Surprisingly today we have awoken to news of Woody Allen joining the chorus. Or was he? “[It’s] tragic for the poor women that were involved, sad for Harvey that is life is so messed up,” he told BBC. “There’s no winners in that, it’s just very, very sad and tragic for those poor women that had to go through that.” But it was the next part that irked the internet.

Allen – like most of Hollywood – admitted to hearing rumours about Weinstein for years. “No one ever came to me or told me horror stories with any real seriousness,” Allen said. “And they wouldn’t, because you are not interested in it. You are interested in making your movie. But you do hear a million fanciful rumors all the time. And some turn out to be true and some—many—are just stories about this actress, or that actor.”
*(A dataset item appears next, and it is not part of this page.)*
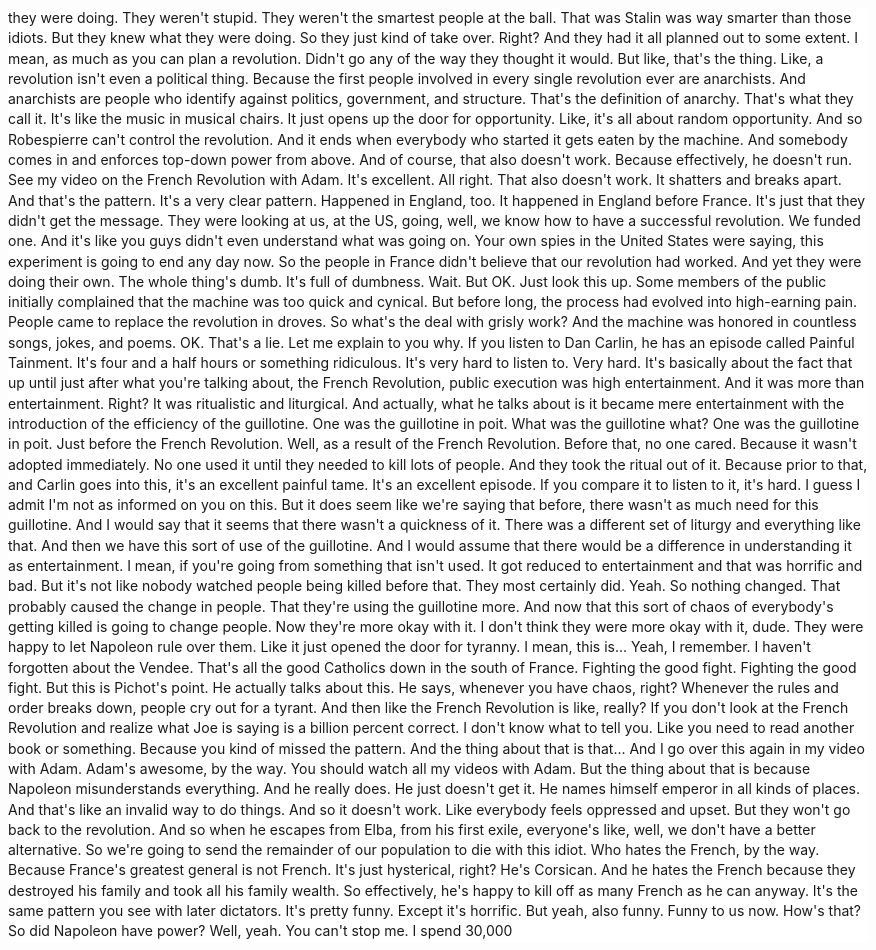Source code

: they were doing. They weren't stupid. They weren't the smartest people at the ball. That was Stalin was way smarter than those idiots. But they knew what they were doing. So they just kind of take over. Right? And they had it all planned out to some extent. I mean, as much as you can plan a revolution. Didn't go any of the way they thought it would. But like, that's the thing. Like, a revolution isn't even a political thing. Because the first people involved in every single revolution ever are anarchists. And anarchists are people who identify against politics, government, and structure. That's the definition of anarchy. That's what they call it. It's like the music in musical chairs. It just opens up the door for opportunity. Like, it's all about random opportunity. And so Robespierre can't control the revolution. And it ends when everybody who started it gets eaten by the machine. And somebody comes in and enforces top-down power from above. And of course, that also doesn't work. Because effectively, he doesn't run. See my video on the French Revolution with Adam. It's excellent. All right. That also doesn't work. It shatters and breaks apart. And that's the pattern. It's a very clear pattern. Happened in England, too. It happened in England before France. It's just that they didn't get the message. They were looking at us, at the US, going, well, we know how to have a successful revolution. We funded one. And it's like you guys didn't even understand what was going on. Your own spies in the United States were saying, this experiment is going to end any day now. So the people in France didn't believe that our revolution had worked. And yet they were doing their own. The whole thing's dumb. It's full of dumbness. Wait. But OK. Just look this up. Some members of the public initially complained that the machine was too quick and cynical. But before long, the process had evolved into high-earning pain. People came to replace the revolution in droves. So what's the deal with grisly work? And the machine was honored in countless songs, jokes, and poems. OK. That's a lie. Let me explain to you why. If you listen to Dan Carlin, he has an episode called Painful Tainment. It's four and a half hours or something ridiculous. It's very hard to listen to. Very hard. It's basically about the fact that up until just after what you're talking about, the French Revolution, public execution was high entertainment. And it was more than entertainment. Right? It was ritualistic and liturgical. And actually, what he talks about is it became mere entertainment with the introduction of the efficiency of the guillotine. One was the guillotine in poit. What was the guillotine what? One was the guillotine in poit. Just before the French Revolution. Well, as a result of the French Revolution. Before that, no one cared. Because it wasn't adopted immediately. No one used it until they needed to kill lots of people. And they took the ritual out of it. Because prior to that, and Carlin goes into this, it's an excellent painful tame. It's an excellent episode. If you compare it to listen to it, it's hard. I guess I admit I'm not as informed on you on this. But it does seem like we're saying that before, there wasn't as much need for this guillotine. And I would say that it seems that there wasn't a quickness of it. There was a different set of liturgy and everything like that. And then we have this sort of use of the guillotine. And I would assume that there would be a difference in understanding it as entertainment. I mean, if you're going from something that isn't used. It got reduced to entertainment and that was horrific and bad. But it's not like nobody watched people being killed before that. They most certainly did. Yeah. So nothing changed. That probably caused the change in people. That they're using the guillotine more. And now that this sort of chaos of everybody's getting killed is going to change people. Now they're more okay with it. I don't think they were more okay with it, dude. They were happy to let Napoleon rule over them. Like it just opened the door for tyranny. I mean, this is... Yeah, I remember. I haven't forgotten about the Vendee. That's all the good Catholics down in the south of France. Fighting the good fight. Fighting the good fight. But this is Pichot's point. He actually talks about this. He says, whenever you have chaos, right? Whenever the rules and order breaks down, people cry out for a tyrant. And then like the French Revolution is like, really? If you don't look at the French Revolution and realize what Joe is saying is a billion percent correct. I don't know what to tell you. Like you need to read another book or something. Because you kind of missed the pattern. And the thing about that is that... And I go over this again in my video with Adam. Adam's awesome, by the way. You should watch all my videos with Adam. But the thing about that is because Napoleon misunderstands everything. And he really does. He just doesn't get it. He names himself emperor in all kinds of places. And that's like an invalid way to do things. And so it doesn't work. Like everybody feels oppressed and upset. But they won't go back to the revolution. And so when he escapes from Elba, from his first exile, everyone's like, well, we don't have a better alternative. So we're going to send the remainder of our population to die with this idiot. Who hates the French, by the way. Because France's greatest general is not French. It's just hysterical, right? He's Corsican. And he hates the French because they destroyed his family and took all his family wealth. So effectively, he's happy to kill off as many French as he can anyway. It's the same pattern you see with later dictators. It's pretty funny. Except it's horrific. But yeah, also funny. Funny to us now. How's that? So did Napoleon have power? Well, yeah. You can't stop me. I spend 30,000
In 2016, Allen faced similar allegations ahead of the premiere of a new film at Cannes Film Festival. Exactly one hour before the director and most of the lead cast of his romantic drama Café Society – Blake Lively, Kristen Stewart, Jesse Eisenberg and Corey Stoll – attended a press conference, The Hollywood Reporter published an article written by Allen’s son, Ronan Farrow. The piece, titled My Father, Woody Allen, and the Danger of Questions Unasked took aim at the mainstream media for failing to ask the “tough questions” about the accusations of sexual abuse against Allen by his adopted daughter, Dylan Farrow. In a  turn of events, it was Ronan who produced a second account of accusations against Weinstein in The New Yorker last week. While Allen said he was glad the investigation was continuing, he added: “You also don’t want it to lead to a witch hunt atmosphere, a Salem atmosphere, where every guy in an office who winks at a woman is suddenly having to call a lawyer to defend himself. That’s not right either.”